[Translator's note] Eric Raymond recently translated his comments on several major development languages,
It aroused heated discussions among netizens. Eric Raymond's batch of OO is involved.
Comments, causing controversy. For this reason, I will translate a piece of related text. Please
Read and think.
Modular -- keep it clean, keep it simple
Programmers are facing increasing complexity, and code division methods also have a natural development process. In the beginning, software was just a large piece of machine code. The earliest Procedural language introduced the concept of dividing code based on child routines. Next we invented the library to provide public services for different programs. Then we invented the independent address space and inter-process communication. Today, we are used to distributing program systems on interconnected hosts thousands of miles apart.
Early UNIX developers were also pioneers in the idea of software modularization. Before them, modularization was only the idea of computer science, but not engineering practice. Qihong aims: the only way to develop complex software that can work correctly is to link many simple modules with well-defined interfaces to form the entire system. Only in this way can most local problems be corrected or optimized locally without damaging the whole.
Today, all programmers are taught to be modularized at the subprogram level. Some lucky people have mastered the modular ability at the abstract data type (ADT) level and are already considered good designers. Today's design pattern movement is an attempt to increase this level further and discover the design abstraction that helps to properly organize large program structures.
Encapsulation and optimum module size
The first important characteristic of module code is encapsulation. Encapsulated modules never expose internal information to each other. Instead of looking at the implementation of other modules, they do not share global data randomly, but communicate with each other through APIS.
APIS between modules have a dual identity.
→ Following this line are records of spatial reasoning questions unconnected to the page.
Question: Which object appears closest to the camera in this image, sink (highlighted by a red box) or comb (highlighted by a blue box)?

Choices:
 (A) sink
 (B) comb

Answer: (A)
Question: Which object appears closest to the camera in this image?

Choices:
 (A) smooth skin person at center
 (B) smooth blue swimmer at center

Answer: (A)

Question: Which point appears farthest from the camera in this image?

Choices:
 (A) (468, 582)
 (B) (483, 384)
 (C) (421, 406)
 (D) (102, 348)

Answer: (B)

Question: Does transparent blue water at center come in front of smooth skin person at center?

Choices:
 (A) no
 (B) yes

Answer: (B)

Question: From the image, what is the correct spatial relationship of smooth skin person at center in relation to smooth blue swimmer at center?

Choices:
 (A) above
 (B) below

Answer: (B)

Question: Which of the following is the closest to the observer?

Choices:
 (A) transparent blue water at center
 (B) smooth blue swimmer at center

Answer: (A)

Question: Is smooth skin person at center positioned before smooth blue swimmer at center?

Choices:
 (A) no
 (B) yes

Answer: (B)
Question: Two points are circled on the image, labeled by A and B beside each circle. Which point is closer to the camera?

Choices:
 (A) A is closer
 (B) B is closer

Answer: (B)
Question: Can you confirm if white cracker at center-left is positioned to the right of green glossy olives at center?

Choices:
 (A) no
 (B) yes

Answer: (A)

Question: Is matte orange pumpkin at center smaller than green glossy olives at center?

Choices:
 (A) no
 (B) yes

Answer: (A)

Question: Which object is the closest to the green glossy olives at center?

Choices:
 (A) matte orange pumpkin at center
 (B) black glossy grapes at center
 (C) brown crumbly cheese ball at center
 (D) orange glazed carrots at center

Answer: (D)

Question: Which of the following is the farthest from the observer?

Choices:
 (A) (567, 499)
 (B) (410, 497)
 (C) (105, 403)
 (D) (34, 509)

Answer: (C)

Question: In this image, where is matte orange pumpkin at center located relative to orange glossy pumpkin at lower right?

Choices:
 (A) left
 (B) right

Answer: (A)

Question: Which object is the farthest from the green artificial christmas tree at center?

At the implementation level, API functions guard the connection points between modules to prevent internal information leakage. At the design level, the API actually defines your system architecture.
The more detailed the module decomposition, the smaller the module, the more important the API definition. The overall complexity and likelihood of errors also decrease.
However, if too much decomposition leads to too small modules, unexpected situations may occur. The figure below is from the statistical data of Hatton in 1997. The image is U-shaped.
Hatton data is trustworthy because it is widely used in different languages and platforms. It can be seen that the module with a code volume between 200 and 400 logic lines works best.
Compact and orthogonal
The Code is not the only software element with the so-called "best single block size. Language and APIs are also limited by human cognitive capabilities and cannot escape the Hatton U curve.
As a result, Unix programmers have discovered two modular elements during the painstaking thinking process of designing APIs, command sets, protocols, and other things: closeness and orthogonal.
Closeness
Closeness refers to the degree to which design is "easy to understand and accept" for the human brain ".
Compact software tools have many advantages, just like handy manual tools. It makes people happy to use and easy to use, greatly improving your efficiency, and is safe and reliable. Unlike those complex tools, it will hurt you without moving.
Compact does not mean weak functionality. If a design building is built on an easily understandable abstract, it can be very powerful and flexible, while maintaining compact. Being compact does not mean that learning is easy. You may have to understand the abstract concept model before you can feel it easy.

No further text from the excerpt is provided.